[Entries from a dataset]
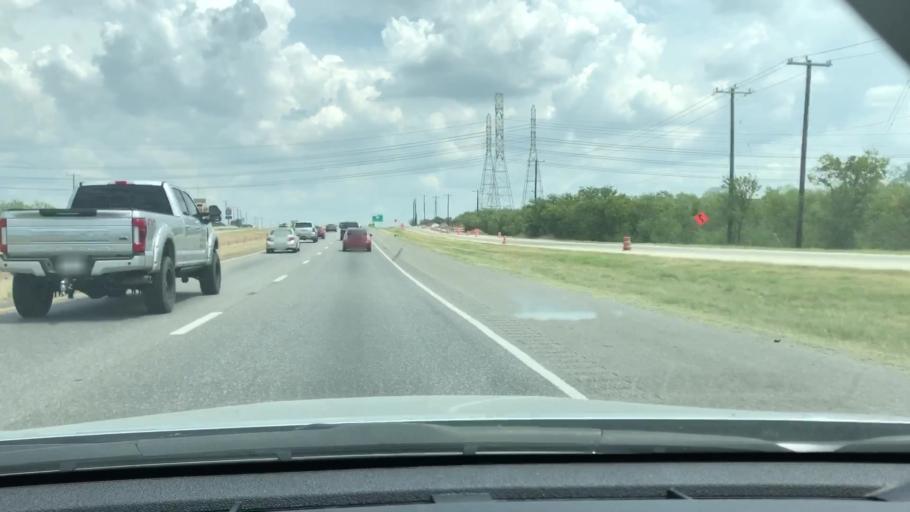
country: US
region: Texas
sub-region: Bexar County
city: Kirby
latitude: 29.4551
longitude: -98.3260
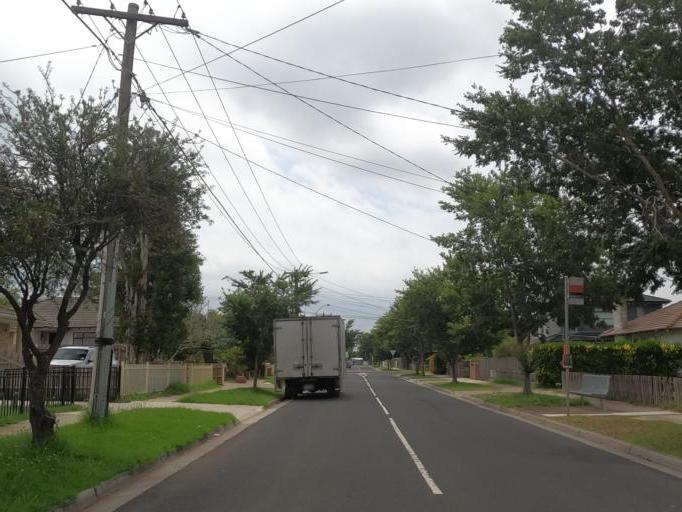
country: AU
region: Victoria
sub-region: Hume
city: Broadmeadows
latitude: -37.6891
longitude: 144.9226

#### Your objective
Please reproduce all of the data above with "area" substituted for each "sub-region" and nothing else changed, leaving out the pictures.

#### Response below
country: US
region: Texas
area: Bexar County
city: Kirby
latitude: 29.4551
longitude: -98.3260
country: AU
region: Victoria
area: Hume
city: Broadmeadows
latitude: -37.6891
longitude: 144.9226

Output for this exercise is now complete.